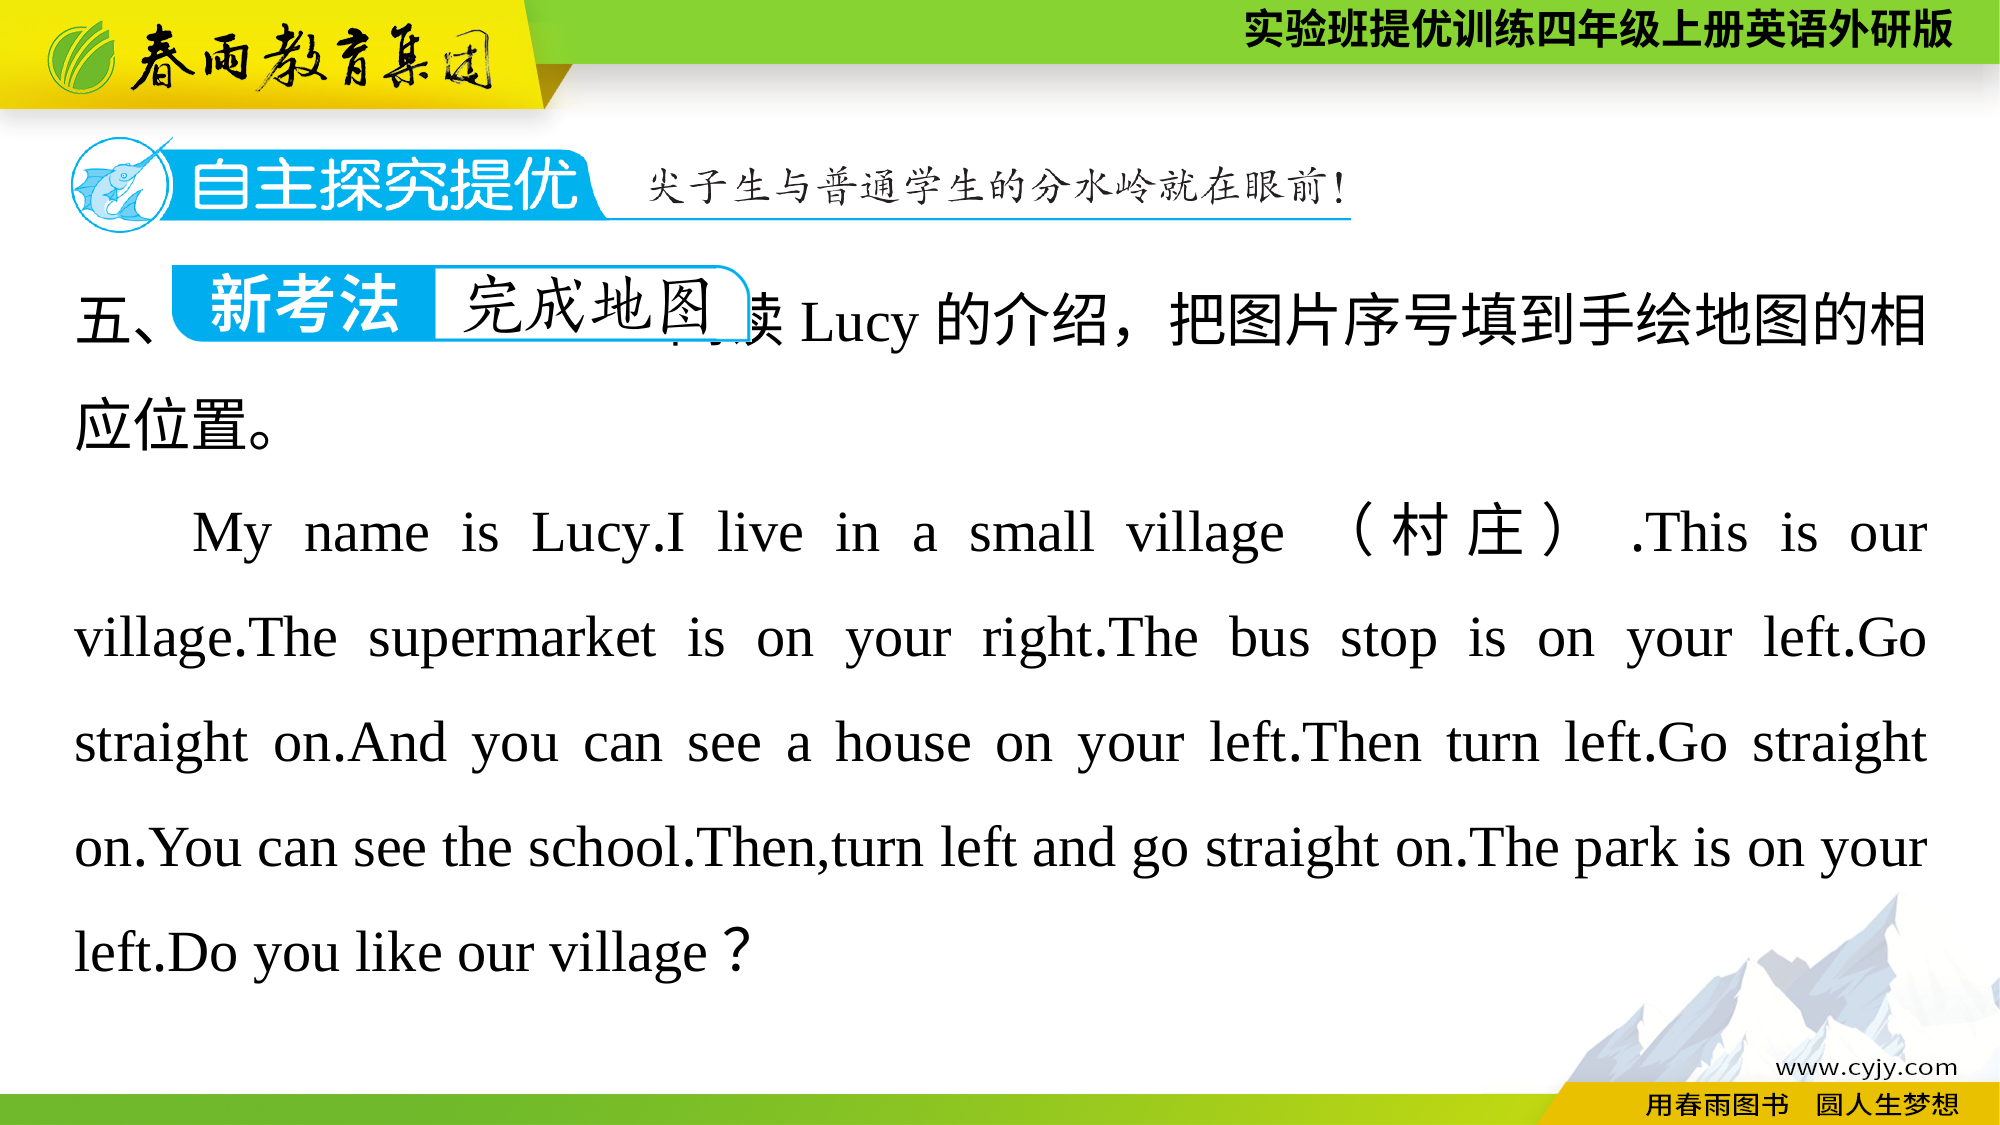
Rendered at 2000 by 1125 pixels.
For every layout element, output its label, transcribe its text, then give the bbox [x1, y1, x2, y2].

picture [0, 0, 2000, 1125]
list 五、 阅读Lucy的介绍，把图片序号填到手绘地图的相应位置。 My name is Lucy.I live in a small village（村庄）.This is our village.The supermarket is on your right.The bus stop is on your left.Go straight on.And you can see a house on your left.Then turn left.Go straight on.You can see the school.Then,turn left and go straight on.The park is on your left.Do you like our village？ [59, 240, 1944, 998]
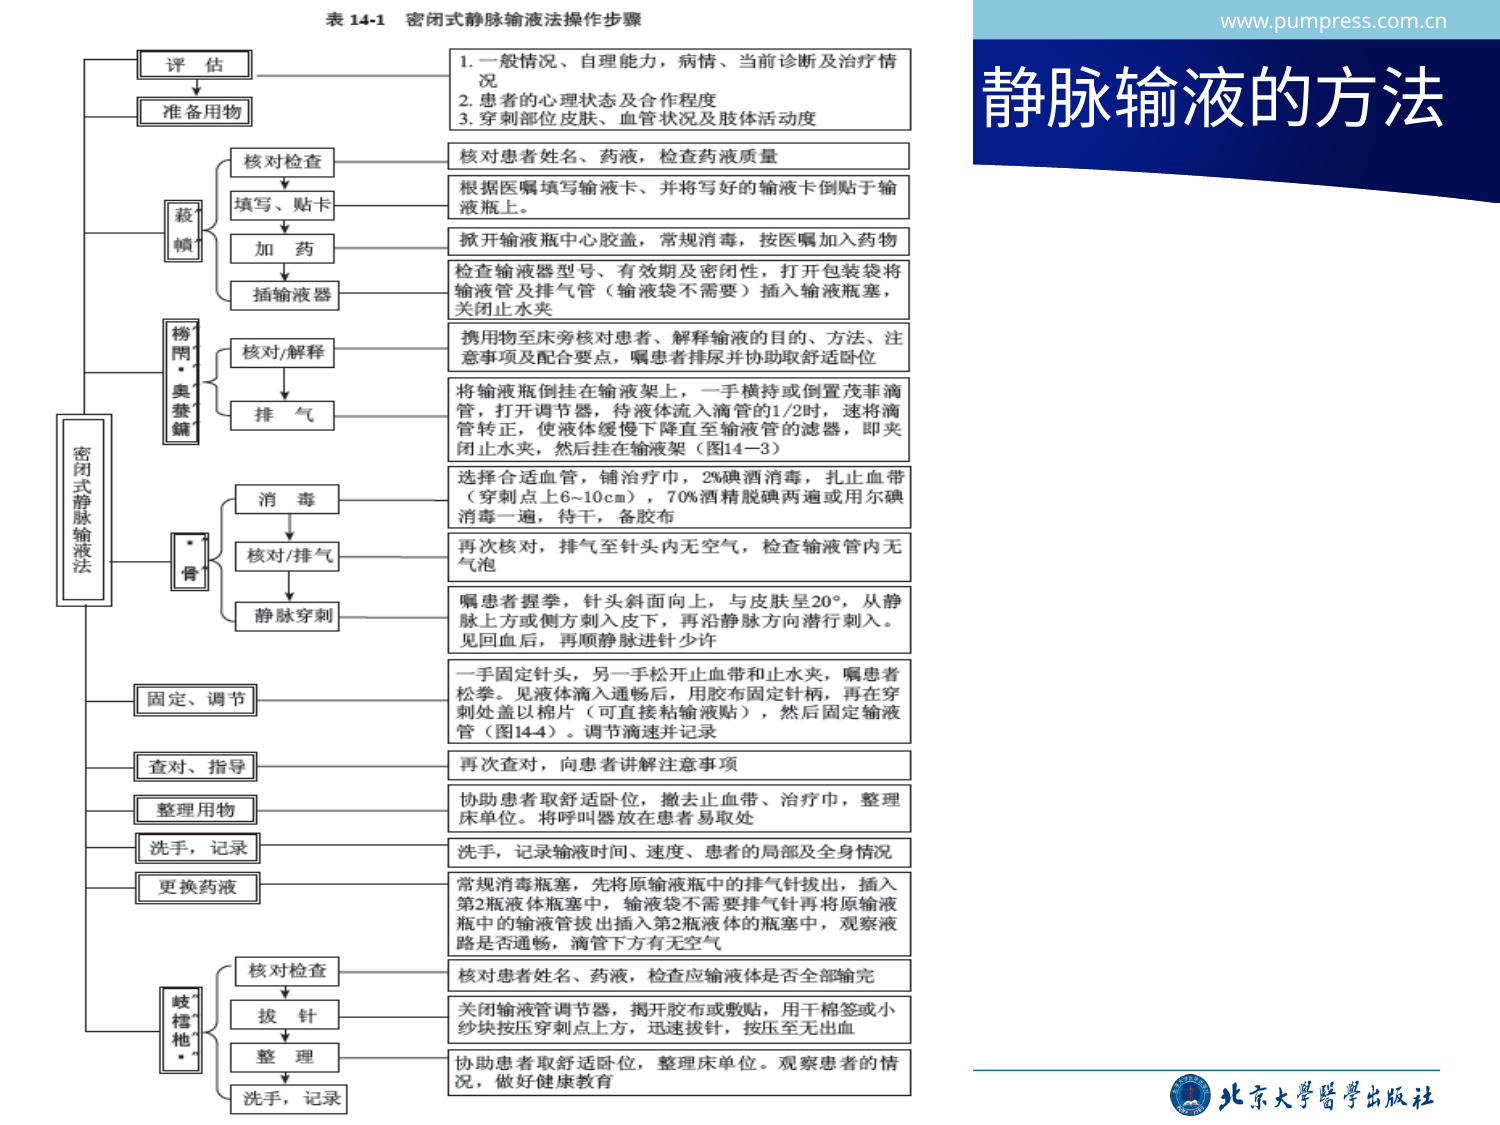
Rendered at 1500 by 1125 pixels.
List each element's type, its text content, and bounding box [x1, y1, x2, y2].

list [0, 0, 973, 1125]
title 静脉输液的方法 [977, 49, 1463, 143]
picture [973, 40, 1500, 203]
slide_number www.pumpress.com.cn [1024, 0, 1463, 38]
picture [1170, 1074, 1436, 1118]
■ ■ ■ ■ ■
## INSTRUCTIONS FOR THE TASK
Repeat exactly, and only, the lines from the line with "Rendered at 1500 by 1125 pixels." through the end of the listing above, both ends included.

## ANSWER SPACE
Rendered at 1500 by 1125 pixels.
List each element's type, its text content, and bounding box [x1, y1, x2, y2].

list [0, 0, 973, 1125]
title 静脉输液的方法 [977, 49, 1463, 143]
picture [973, 40, 1500, 203]
slide_number www.pumpress.com.cn [1024, 0, 1463, 38]
picture [1170, 1074, 1436, 1118]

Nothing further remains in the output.